### PROVIDED RECORDS ###
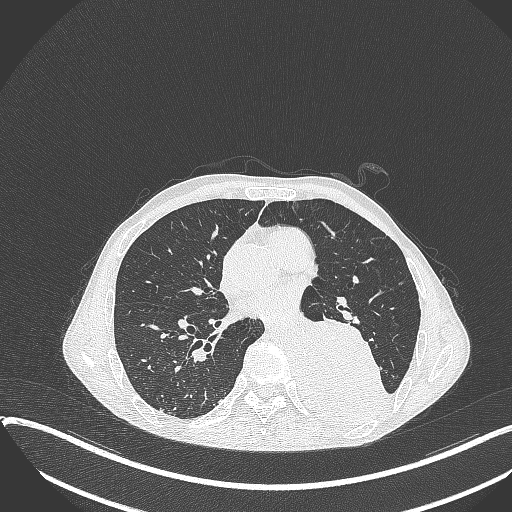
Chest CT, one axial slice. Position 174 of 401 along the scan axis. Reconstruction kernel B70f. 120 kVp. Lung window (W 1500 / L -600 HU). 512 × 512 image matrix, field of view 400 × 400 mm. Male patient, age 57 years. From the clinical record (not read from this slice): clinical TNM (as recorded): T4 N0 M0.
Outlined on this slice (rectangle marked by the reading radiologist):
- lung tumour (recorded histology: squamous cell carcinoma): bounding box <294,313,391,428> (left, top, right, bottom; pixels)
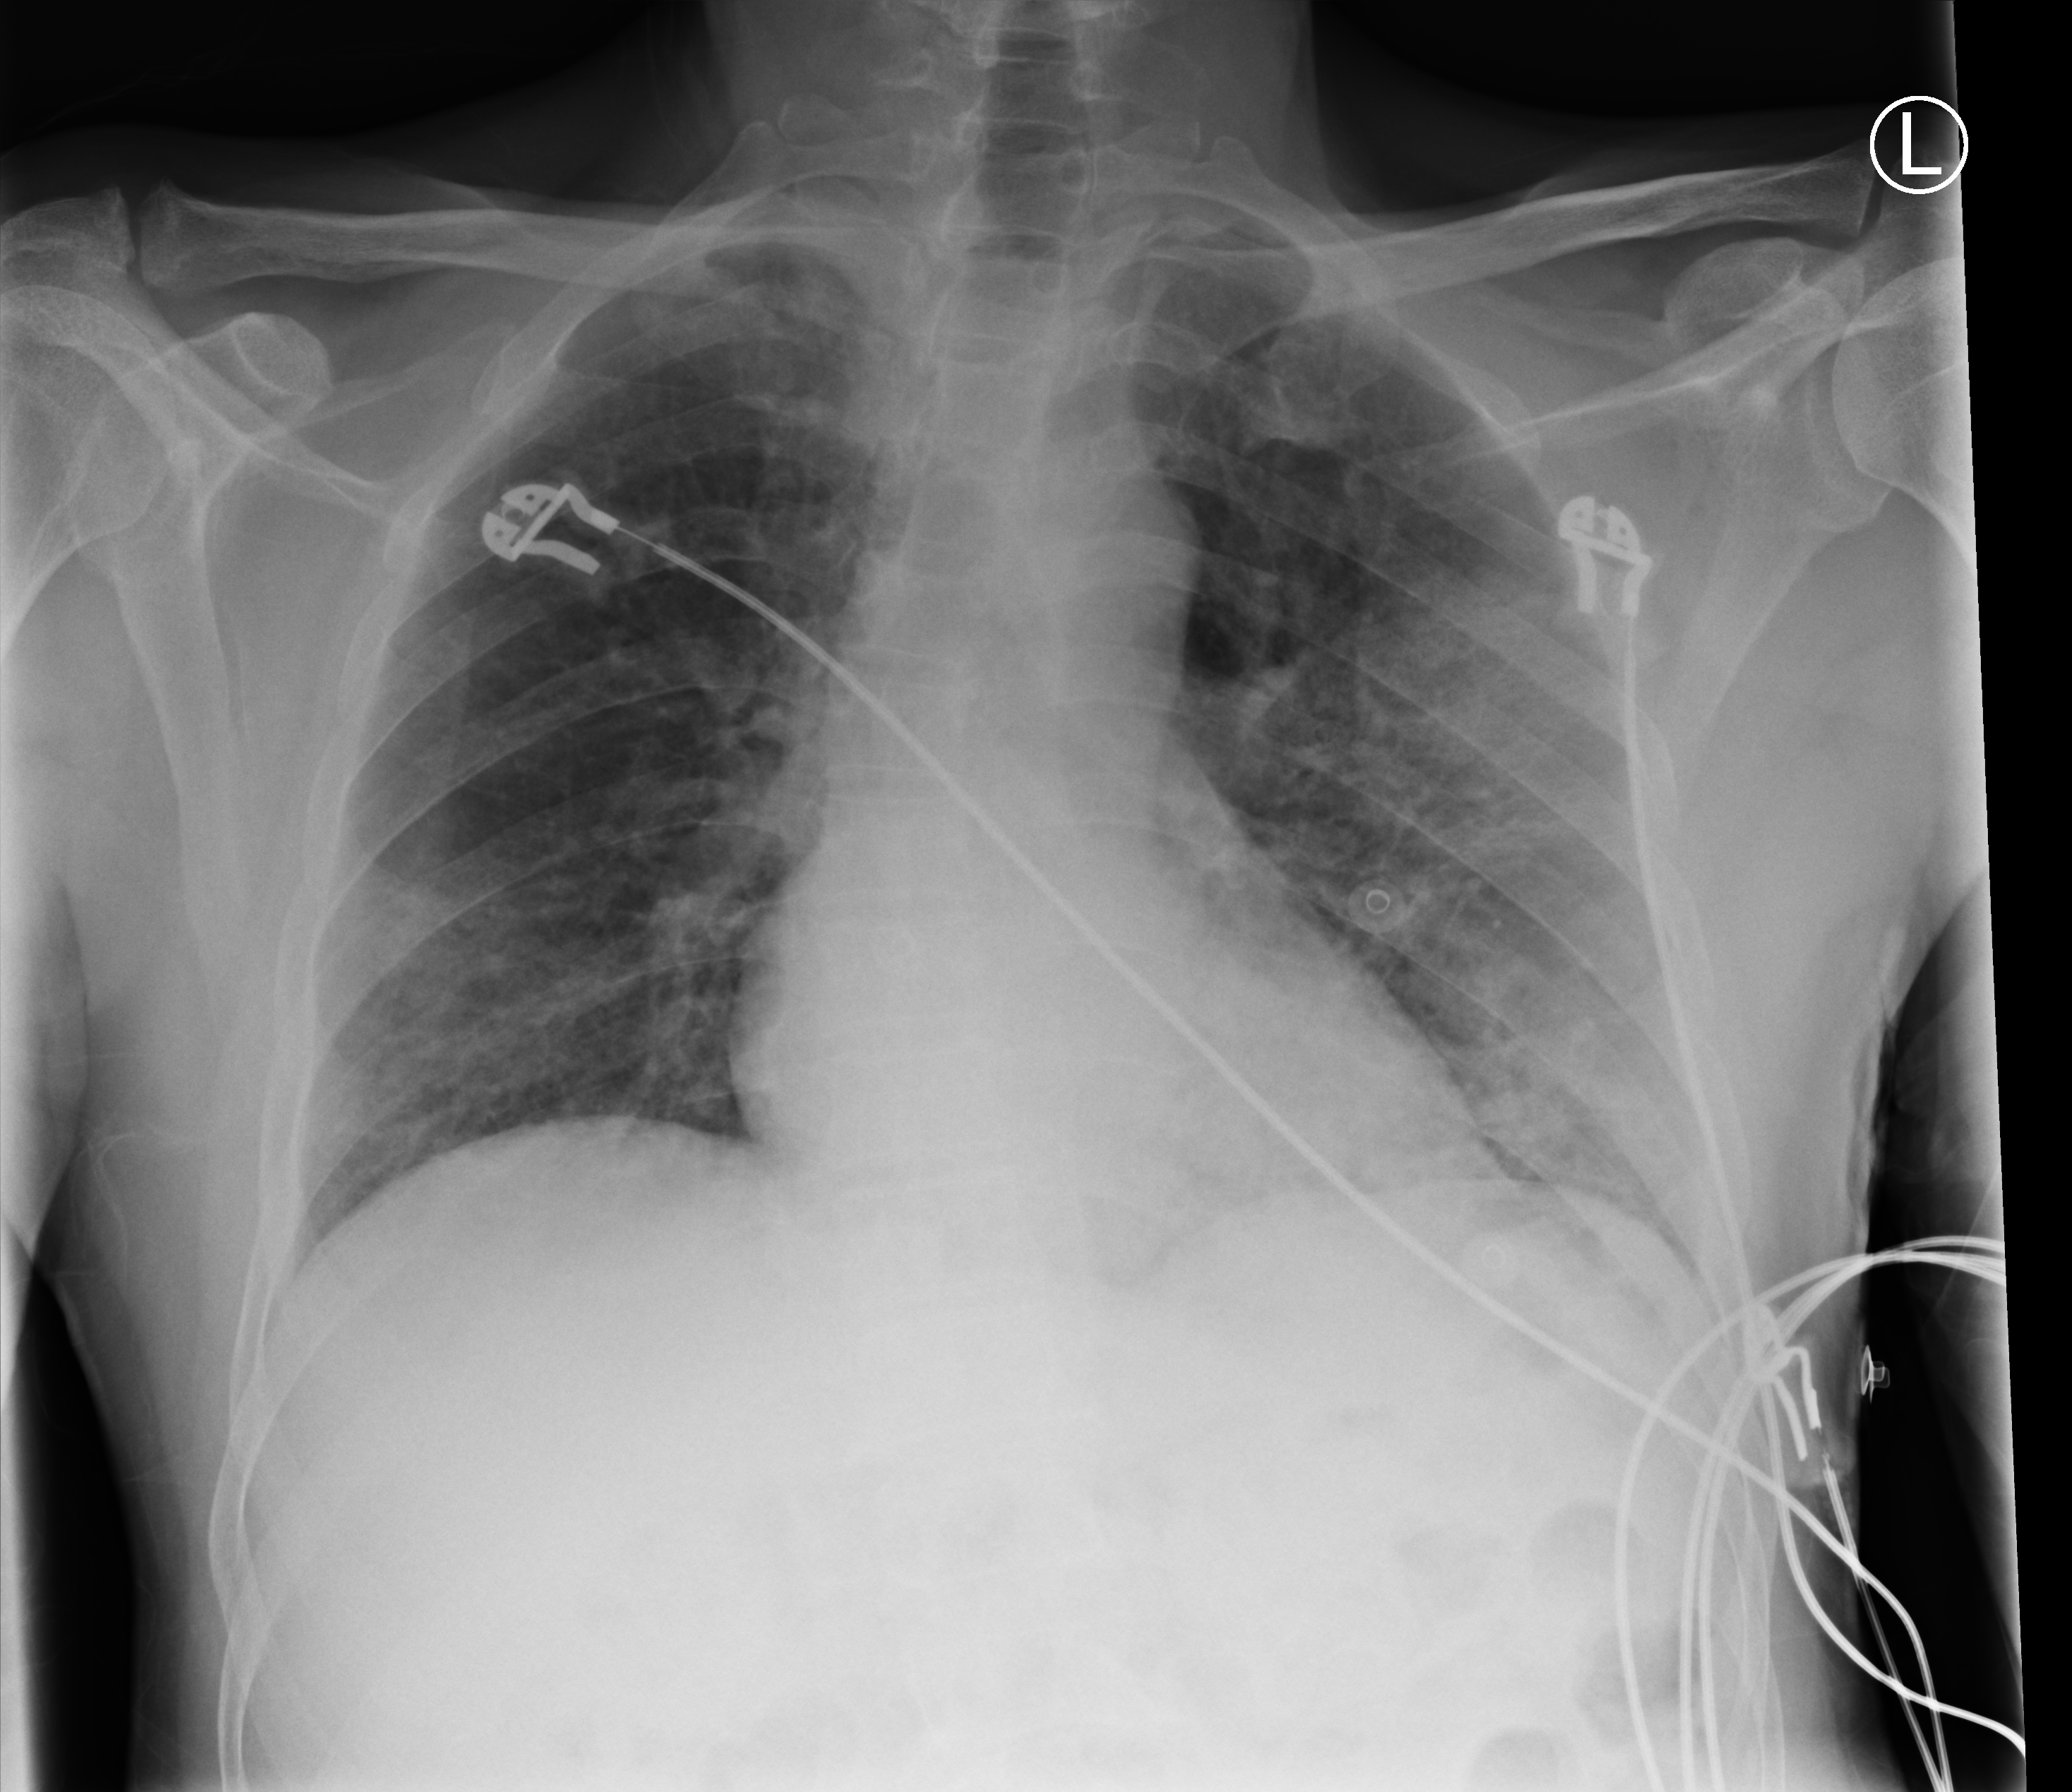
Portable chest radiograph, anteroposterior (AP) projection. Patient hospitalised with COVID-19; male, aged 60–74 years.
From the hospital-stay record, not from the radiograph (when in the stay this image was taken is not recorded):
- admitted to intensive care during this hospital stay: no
###
*WHAT YOU SHOULD DO:* From the data above, return exactly the lines from the one with "Outlined on this" up to and including the one with "Portable chest radiograph, anteroposterior". Pictures do not go in the copy.

*REPLY:*
Outlined on this slice (rectangle marked by the reading radiologist):
- lung tumour (recorded histology: squamous cell carcinoma): bounding box <294,313,391,428> (left, top, right, bottom; pixels)
Portable chest radiograph, anteroposterior (AP) projection. Patient hospitalised with COVID-19; male, aged 60–74 years.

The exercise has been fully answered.